_WORK INSTRUCTION_.
Copy all entries exactly, and wherever an entry holds a picture, leave that picture out.

_SOURCE DATA_.
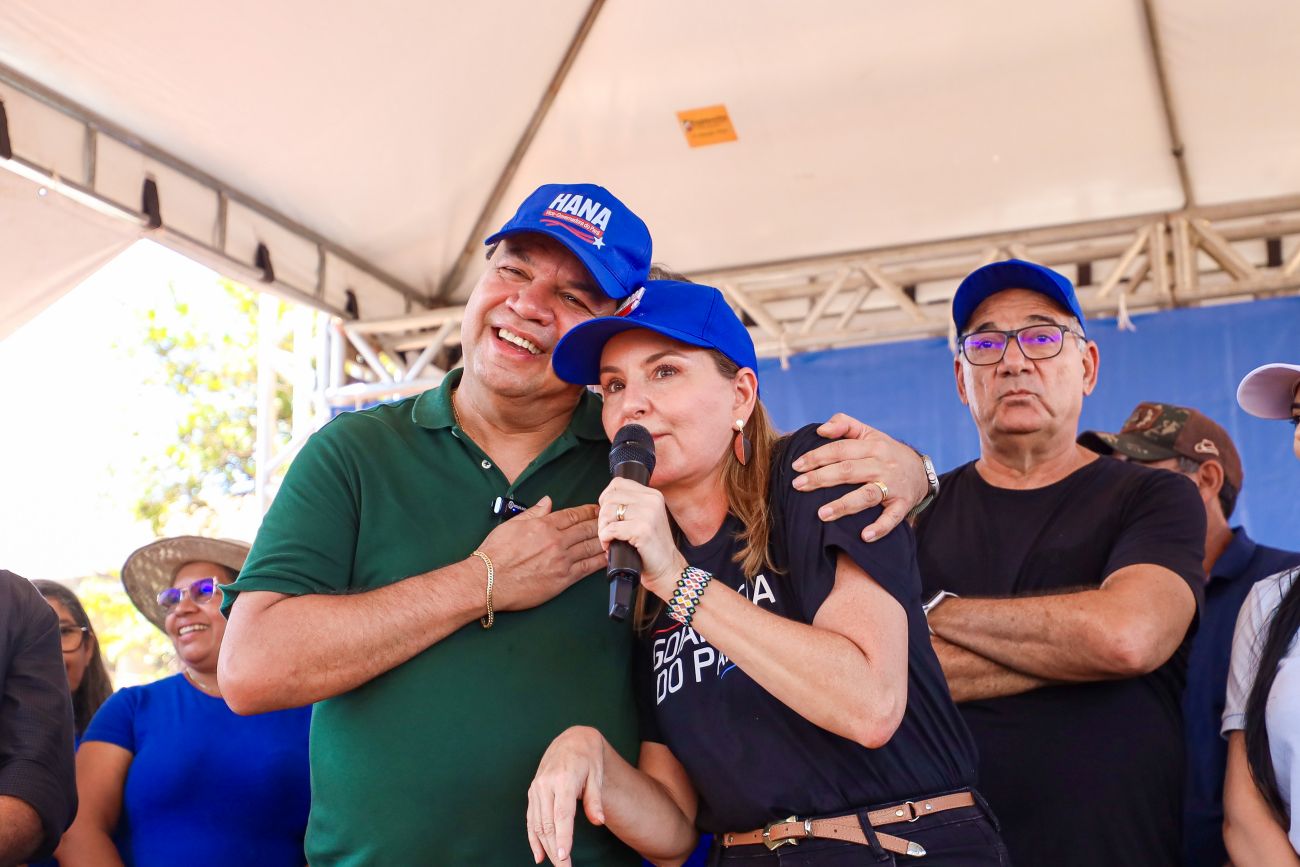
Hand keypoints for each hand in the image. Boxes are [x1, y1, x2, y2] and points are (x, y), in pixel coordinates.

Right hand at [477, 497, 604, 610]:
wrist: (487, 581)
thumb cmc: (495, 554)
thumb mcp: (512, 525)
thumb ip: (533, 512)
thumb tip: (547, 501)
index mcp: (543, 525)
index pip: (572, 515)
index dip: (588, 511)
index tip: (597, 508)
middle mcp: (556, 541)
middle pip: (586, 529)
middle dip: (601, 523)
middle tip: (613, 519)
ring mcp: (561, 560)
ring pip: (590, 546)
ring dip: (605, 540)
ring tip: (615, 535)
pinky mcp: (563, 579)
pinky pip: (588, 568)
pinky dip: (600, 561)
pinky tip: (609, 557)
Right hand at [527, 726, 608, 865]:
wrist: (571, 739)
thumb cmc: (588, 757)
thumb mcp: (597, 774)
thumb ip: (595, 799)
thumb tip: (598, 821)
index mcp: (563, 779)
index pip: (562, 814)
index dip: (562, 837)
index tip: (564, 857)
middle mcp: (545, 784)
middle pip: (548, 824)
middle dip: (555, 850)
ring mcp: (536, 789)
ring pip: (538, 825)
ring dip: (546, 848)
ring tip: (558, 865)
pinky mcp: (532, 792)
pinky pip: (530, 819)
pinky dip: (533, 838)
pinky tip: (539, 855)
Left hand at [597, 478, 685, 600]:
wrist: (668, 569)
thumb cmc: (652, 547)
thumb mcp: (646, 518)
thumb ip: (632, 505)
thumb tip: (605, 499)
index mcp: (653, 495)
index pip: (618, 483)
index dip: (606, 498)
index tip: (609, 515)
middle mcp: (652, 500)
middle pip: (609, 497)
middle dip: (602, 517)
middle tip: (608, 531)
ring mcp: (648, 514)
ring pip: (607, 511)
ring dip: (603, 529)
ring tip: (610, 539)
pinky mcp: (642, 530)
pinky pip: (611, 529)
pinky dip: (605, 539)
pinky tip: (611, 546)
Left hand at [791, 413, 927, 540]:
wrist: (921, 471)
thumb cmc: (885, 452)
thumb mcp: (869, 433)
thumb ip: (844, 425)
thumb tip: (820, 430)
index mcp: (873, 446)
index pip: (840, 449)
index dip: (817, 456)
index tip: (796, 466)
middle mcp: (883, 465)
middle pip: (848, 470)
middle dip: (821, 478)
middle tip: (797, 486)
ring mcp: (894, 486)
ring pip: (867, 495)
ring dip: (844, 505)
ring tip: (821, 514)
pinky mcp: (903, 504)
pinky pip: (892, 518)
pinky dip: (880, 527)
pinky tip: (864, 536)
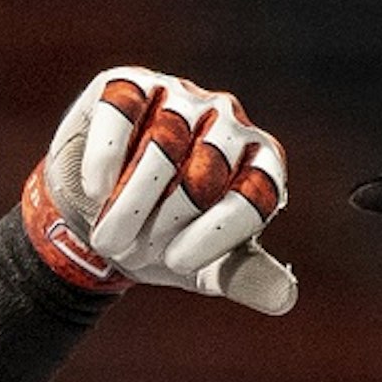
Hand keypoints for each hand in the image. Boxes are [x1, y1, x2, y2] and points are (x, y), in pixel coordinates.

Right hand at [21, 66, 296, 315]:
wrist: (99, 218)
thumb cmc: (162, 241)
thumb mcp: (204, 269)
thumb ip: (245, 278)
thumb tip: (285, 298)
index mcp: (260, 161)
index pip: (255, 194)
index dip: (212, 236)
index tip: (177, 262)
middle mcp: (228, 119)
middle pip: (207, 168)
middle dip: (165, 222)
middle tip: (134, 249)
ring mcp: (180, 95)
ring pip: (162, 141)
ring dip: (129, 203)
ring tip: (109, 236)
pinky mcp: (129, 83)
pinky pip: (121, 113)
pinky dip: (106, 159)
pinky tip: (95, 189)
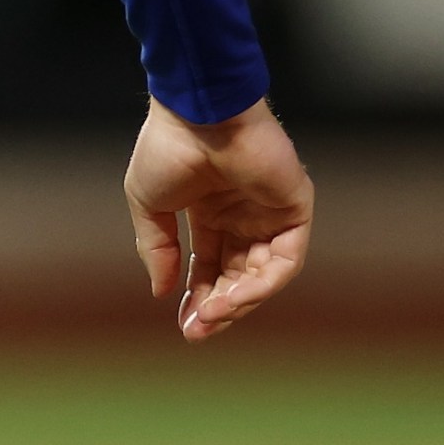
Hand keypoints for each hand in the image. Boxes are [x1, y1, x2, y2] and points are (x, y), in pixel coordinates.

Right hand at [124, 97, 313, 341]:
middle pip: (238, 274)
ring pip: (263, 273)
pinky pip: (285, 260)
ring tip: (212, 316)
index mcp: (209, 209)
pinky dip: (263, 284)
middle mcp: (243, 214)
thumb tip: (162, 292)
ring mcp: (271, 213)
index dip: (197, 293)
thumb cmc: (168, 148)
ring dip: (239, 300)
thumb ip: (157, 247)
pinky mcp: (295, 210)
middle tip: (198, 330)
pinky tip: (234, 297)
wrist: (198, 114)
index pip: (210, 263)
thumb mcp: (148, 203)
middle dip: (219, 305)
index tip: (184, 322)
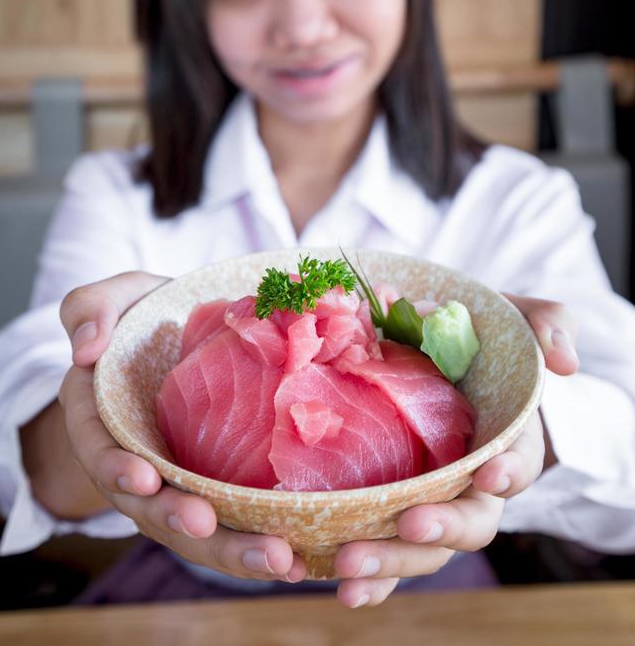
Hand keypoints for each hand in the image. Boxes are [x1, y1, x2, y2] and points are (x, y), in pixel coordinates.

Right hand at [59, 271, 305, 582]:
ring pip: (195, 530)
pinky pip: (234, 523)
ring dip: (230, 551)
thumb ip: (90, 308)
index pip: (98, 450)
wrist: (190, 333)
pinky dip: (261, 545)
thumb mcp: (119, 297)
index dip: (115, 469)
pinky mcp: (219, 487)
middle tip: (205, 525)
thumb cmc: (150, 314)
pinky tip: (300, 561)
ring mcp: (179, 481)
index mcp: (100, 420)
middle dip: (176, 521)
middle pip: (148, 507)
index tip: (144, 479)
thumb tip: (84, 349)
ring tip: (276, 559)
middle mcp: (135, 462)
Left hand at [333, 295, 579, 607]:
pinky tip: (343, 588)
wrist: (432, 352)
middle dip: (444, 527)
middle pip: (471, 520)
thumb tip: (563, 361)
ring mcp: (434, 501)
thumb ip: (546, 323)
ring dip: (393, 562)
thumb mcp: (513, 318)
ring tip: (352, 563)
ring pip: (426, 548)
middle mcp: (473, 482)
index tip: (489, 470)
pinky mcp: (395, 512)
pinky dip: (373, 579)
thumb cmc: (480, 340)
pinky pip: (388, 553)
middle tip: (411, 524)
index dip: (509, 470)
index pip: (518, 462)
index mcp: (505, 440)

_PROBLEM SOLUTION_.
Hand keypoints for each hand in the image. Boxes are [x1, y1, x2, y2] and points are (x, y), in pixel coordinates.

Right hand at [477, 497, 604, 610]:
wrist: (487, 581)
thumb cmc: (495, 554)
thumb mcp: (512, 525)
thumb ip: (533, 512)
thumb tip: (547, 501)
index mcp: (543, 525)
index pip: (572, 515)
index dip: (588, 511)
index tip: (597, 508)
middle mcp: (556, 541)
middle pip: (586, 529)
middle dip: (601, 523)
middle tip: (613, 519)
ring mcp: (561, 560)
ring pip: (590, 546)
ring dip: (605, 540)
ring tip: (615, 535)
pinky mcp: (563, 579)
pinky pip: (588, 568)
pinky dip: (600, 561)
pinky tip: (609, 557)
Right hand at [527, 726, 608, 865]:
wrist: (571, 739)
thumb cmc: (588, 757)
thumb mcp: (597, 774)
thumb ip: (595, 799)
thumb tip: (598, 821)
index mcp: (563, 779)
index pip: (562, 814)
index dip: (562, 837)
index tip: (564, 857)
middle mcp: (545, 784)
middle pip: (548, 824)
middle dip: (555, 850)
ring mcp: (536, 789)
ring pip: (538, 825)
ring dip: (546, 848)
ring tip: (558, 865)
pinky mcp: (532, 792)
pinky pip: (530, 819)
pinky dip: (533, 838)
pinky tip: (539, 855)
Left hand at [597, 478, 685, 600]:
wrist: (668, 569)
thumb cmc: (652, 547)
thumb mcp: (646, 518)
thumb ip: (632, 505)
thumb tip: (605, 499)
index mcp: (653, 495)
index pip: (618, 483)
index dip: (606, 498)
index tip: (609, 515)
middle mcp: (652, 500)
middle pip: (609, 497)
middle dip: (602, 517)
middle tip: (608, 531)
ring mcp: (648, 514)
ring pip: (607, 511)
ring dip: (603, 529)
ring tip: (610, 539)
pinky mcp: (642, 530)
pinky pip: (611, 529)
pinky dip: (605, 539)
pinky tip: (611, 546)
Left hand at [791, 413, 927, 540]:
wrist: (921, 471)
thumb cmc: (885, 452)
thumb mcp: (869, 433)
thumb ip: (844, 425)
thumb tip: (820, 430)
index mcp: (873, 446)
index pip: (840, 449)
index dip: (817, 456)
index tip: (796, 466)
middle mcp: (883, 465)
middle pip: (848, 470)
middle dip: (821, 478)
middle tip: (797, 486)
ring mcp: (894, 486)
ring pip: (867, 495)
ring dip: (844, 505)
ring tip: (821, 514)
pinky mcp: (903, 504)
pinky pip: (892, 518)
pinky dip: (880, 527)
pinky tip: (864, 536)
Hand keypoints for each hand in the image. Boxes are [x1, y1, x2, y2] and points are (x, y), in pixel coordinates.

Right hand at [21, 66, 296, 315]:
wrist: (99, 218)
thumb cmc: (162, 241)
thumb mcp: (204, 269)
thumb ip: (245, 278)
thumb tip: (285, 298)
index mcp: (260, 161)
index pip: (255, 194)
index dip: (212, 236)
index tip: (177, 262)
middle mcp: (228, 119)
middle pip: (207, 168)
middle dip: (165, 222)
middle tip: (134, 249)
ring mcp: (180, 95)
ring pip: (162, 141)
ring dip: (129, 203)
ring tip: (109, 236)
pinky mcp: (129, 83)
pinky pip: (121, 113)
pinky dip: (106, 159)
pinky tip: (95, 189)
Hand keypoints for each hand in the image. Boxes are [x1, y1, x2, y2] and points are (x, y), in pixel coordinates.

Right hand at [124, 97, 313, 341]:
middle pip: (238, 274)
ring pip: (263, 273)
pinky pip: (285, 260)
ring tip: (212, 316)
index mcp: (209, 209)
pinky dip: (263, 284)
middle mcp: (243, 214)
thumb tip: (162, 292)
ring mcp: (271, 213)
index dip: (197, 293)
thumb cmc: (168, 148)
ring dip: (239, 300)
thumb ip: (157, 247)
pinky mcp: (295, 210)
middle tip: (198, 330)
pinky tip: (234, 297)
wrist: (198, 114)
index pip: (210, 263)
thumb mcp: (148, 203)
middle dip: (219, 305)
index tip: (184, 322)
Hand keypoints for each hand in the image. Boxes are [x1, y1, x2, y2] and points are (x, y), in pixel coordinates.

Right hand at [59, 271, 305, 582]:
ring pip: (195, 530)
pinky pip: (234, 523)
ring dip: (230, 551)
thumb ip: (90, 308)
index pip: (98, 450)
wrist: (190, 333)
pinky dip: (261, 545)
thumb mcp: (119, 297)
index dip: (115, 469)
pinky mcp: (219, 487)
middle tip: (205, 525)
thumb cmc: (150, 314)
pinky tip: (300, 561)
ring mcp: (179, 481)
index mcp: (100, 420)
middle dip: (176, 521)
middle pip: (148, 507)
index tip: (144, 479)
thumb tip: (84, 349)
ring tip: (276, 559)
middle mcp: (135, 462)
Left hand at [333, 295, 579, 607]:
pinky tip: (343, 588)
wrist: (432, 352)
middle dip: (444, 527)
middle pip: (471, 520)
thumb tip: (563, 361)
ring mcp: (434, 501)
thumb ip: (546, 323)
ring dip: (393, 562)
thumb mcp: (513, 318)
ring tip: (352, 563)
ring pip: (426, 548)
middle mcp: (473, 482)
index tip: (489, 470)
pinky mcp: (395, 512)
pinky dip: (373, 579)
thumb cmc: (480, 340)
pinky pip: (388, 553)
middle tip: (411, 524)
index dip: (509, 470)
index pip: (518, 462)
index mcp: (505, 440)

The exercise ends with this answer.